The size of an area needed by a lynx increases with decreasing snowshoe hare density. It may eventually become two to ten times as large when hares are scarce. Large home ranges notwithstanding, in the early 1990s some adult female lynx still died of starvation because so few hares could be found even with expanded home ranges.

It takes an even larger home range to support wolves. On the Kenai Peninsula, wolf pack territory size is influenced by the number of wolves and the density and vulnerability of moose. In the late 1970's the average size of a wolf pack's territory was 246 square miles or about 6 times that of a cow moose.

Wolves living in mature forests where moose densities are low have pack territory sizes many times larger than wolves living in young forests where moose densities are higher. For example, a small pack was able to survive one winter in a moose-rich area of only 68 square miles, whereas a large pack that lived in mature forest used an area of 600 square miles.

Brown bears probably require the largest home ranges, but this is difficult to accurately quantify because of the uneven distribution of the bears' food supply. Salmon are very important food for brown bears on the Kenai Peninsula.

Some brown bears radio collared and monitored on the Refuge by the Interagency Brown Bear Study Team fed intensively on salmon in one stream then moved 15-30 miles to other streams to feed on different runs of spawning salmon.

In the spring after leaving their den, some bears search over large areas for carcasses of winter-killed moose or for fresh young plants growing in wet areas or in avalanche chutes.
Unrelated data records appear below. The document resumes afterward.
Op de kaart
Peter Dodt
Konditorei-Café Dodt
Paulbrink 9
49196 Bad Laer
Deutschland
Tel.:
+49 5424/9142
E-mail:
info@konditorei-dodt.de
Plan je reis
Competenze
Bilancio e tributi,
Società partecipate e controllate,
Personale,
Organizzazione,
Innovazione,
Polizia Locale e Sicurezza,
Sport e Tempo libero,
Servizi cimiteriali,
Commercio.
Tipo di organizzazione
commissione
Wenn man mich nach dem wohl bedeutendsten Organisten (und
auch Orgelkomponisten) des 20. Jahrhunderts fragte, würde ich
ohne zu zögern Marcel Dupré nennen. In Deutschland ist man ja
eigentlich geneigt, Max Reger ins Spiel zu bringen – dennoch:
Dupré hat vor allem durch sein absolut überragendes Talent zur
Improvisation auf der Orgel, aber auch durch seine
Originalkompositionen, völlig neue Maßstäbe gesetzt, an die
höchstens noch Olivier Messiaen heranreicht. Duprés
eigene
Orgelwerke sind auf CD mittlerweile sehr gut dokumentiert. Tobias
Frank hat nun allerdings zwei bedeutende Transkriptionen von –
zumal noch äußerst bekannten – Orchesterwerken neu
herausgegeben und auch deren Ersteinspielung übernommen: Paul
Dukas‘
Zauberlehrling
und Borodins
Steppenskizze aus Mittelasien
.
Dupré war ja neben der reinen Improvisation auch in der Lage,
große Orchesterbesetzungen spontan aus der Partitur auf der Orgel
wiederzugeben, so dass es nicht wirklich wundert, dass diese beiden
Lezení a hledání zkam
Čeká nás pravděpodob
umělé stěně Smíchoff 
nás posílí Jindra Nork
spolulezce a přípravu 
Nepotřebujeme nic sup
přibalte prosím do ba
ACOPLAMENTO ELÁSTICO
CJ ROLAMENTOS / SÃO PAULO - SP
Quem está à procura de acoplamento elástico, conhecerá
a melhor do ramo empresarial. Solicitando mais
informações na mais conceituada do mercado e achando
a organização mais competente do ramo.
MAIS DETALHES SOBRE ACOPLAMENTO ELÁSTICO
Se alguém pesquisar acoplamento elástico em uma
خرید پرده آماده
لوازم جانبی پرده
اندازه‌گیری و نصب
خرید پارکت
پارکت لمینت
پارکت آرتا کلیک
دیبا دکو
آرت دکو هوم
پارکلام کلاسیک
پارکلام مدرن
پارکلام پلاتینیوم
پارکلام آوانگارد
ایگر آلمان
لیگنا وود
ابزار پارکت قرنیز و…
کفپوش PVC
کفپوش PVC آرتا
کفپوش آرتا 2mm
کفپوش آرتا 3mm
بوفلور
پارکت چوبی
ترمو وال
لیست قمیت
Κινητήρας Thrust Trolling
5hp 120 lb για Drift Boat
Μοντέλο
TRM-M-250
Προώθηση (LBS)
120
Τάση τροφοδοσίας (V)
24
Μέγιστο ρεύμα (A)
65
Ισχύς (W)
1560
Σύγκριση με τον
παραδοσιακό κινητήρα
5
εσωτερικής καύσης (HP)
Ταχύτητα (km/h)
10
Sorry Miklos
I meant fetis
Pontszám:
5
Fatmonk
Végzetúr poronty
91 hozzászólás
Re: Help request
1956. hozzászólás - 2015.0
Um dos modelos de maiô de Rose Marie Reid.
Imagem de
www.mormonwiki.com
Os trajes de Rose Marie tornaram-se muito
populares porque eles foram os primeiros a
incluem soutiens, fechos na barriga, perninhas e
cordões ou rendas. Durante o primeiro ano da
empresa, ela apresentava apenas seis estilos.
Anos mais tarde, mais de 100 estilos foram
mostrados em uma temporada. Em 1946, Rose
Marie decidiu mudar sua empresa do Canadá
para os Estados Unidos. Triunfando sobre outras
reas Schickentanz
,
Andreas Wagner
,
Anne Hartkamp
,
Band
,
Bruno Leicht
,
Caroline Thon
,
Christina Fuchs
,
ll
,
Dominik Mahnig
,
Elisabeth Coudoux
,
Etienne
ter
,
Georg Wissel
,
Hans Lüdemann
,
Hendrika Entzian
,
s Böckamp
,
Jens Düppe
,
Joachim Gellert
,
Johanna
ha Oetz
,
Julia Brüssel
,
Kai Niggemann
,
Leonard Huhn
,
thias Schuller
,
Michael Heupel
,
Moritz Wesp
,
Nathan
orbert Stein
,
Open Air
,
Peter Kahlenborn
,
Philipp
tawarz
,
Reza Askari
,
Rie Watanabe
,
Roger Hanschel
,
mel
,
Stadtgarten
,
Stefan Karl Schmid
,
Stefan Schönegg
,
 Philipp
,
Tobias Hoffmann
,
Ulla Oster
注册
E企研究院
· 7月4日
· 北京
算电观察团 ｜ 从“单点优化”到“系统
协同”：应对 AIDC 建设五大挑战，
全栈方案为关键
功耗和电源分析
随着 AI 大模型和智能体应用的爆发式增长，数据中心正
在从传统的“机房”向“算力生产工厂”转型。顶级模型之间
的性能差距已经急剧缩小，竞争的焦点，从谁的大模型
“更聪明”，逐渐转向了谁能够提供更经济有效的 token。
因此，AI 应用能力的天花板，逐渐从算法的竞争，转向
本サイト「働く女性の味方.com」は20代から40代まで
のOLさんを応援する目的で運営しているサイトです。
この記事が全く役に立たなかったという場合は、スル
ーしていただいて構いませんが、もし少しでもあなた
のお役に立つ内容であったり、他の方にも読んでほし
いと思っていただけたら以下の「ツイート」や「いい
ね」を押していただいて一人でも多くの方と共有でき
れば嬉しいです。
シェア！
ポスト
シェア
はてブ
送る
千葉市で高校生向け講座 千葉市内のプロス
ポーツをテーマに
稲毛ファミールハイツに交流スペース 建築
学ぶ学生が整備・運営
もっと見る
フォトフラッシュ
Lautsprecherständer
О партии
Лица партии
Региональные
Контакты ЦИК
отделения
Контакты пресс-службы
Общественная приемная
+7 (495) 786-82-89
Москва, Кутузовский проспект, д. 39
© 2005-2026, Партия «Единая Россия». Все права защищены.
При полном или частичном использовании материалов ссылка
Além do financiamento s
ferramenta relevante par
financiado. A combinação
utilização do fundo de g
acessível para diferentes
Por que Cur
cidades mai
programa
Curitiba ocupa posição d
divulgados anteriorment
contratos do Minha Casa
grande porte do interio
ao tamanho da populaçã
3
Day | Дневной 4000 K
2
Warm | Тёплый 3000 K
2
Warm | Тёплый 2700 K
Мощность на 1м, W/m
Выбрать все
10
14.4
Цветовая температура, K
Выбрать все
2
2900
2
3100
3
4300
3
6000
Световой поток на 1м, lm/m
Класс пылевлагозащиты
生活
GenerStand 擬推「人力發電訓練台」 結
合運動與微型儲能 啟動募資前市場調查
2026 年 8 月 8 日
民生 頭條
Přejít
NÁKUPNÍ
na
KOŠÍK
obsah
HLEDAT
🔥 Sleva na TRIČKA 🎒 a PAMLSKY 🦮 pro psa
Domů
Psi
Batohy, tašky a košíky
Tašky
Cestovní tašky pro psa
If one were to connect all of these feeding places into a single area of use for these particular bears, the area might be many hundreds of square miles in size. Even more important than the size of the area is the ability of the bears to move unhindered and safely between important feeding places, while using the habitat along the way.

These connecting habitat areas are as important to bears as the area between Soldotna and Kenai for people who live in one town and work in the other. From our radio-collar studies, we see that it takes a very large area to support a single moose, a resident breeding lynx, a pack of wolves, and a wide-ranging brown bear on the Kenai Peninsula. With a human population growth rate of 2.2% per year on the Kenai Peninsula, lots of land is being subdivided and developed, and our former large areas are shrinking.

This may not be noticeable from one day to the next, but the cumulative loss over five or ten or fifteen years can be pretty severe if you are one of those critters that lives off the land. In the next century, public lands on the Kenai are the only hope for preserving large areas for wildlife, and these lands will only be preserved with solid public support and far-thinking political leadership.

Ted Bailey, a supervisory wildlife biologist, has been responsible for the Kenai National Wildlife Refuge's biology programs since 1977. He and his wife Mary live near Soldotna.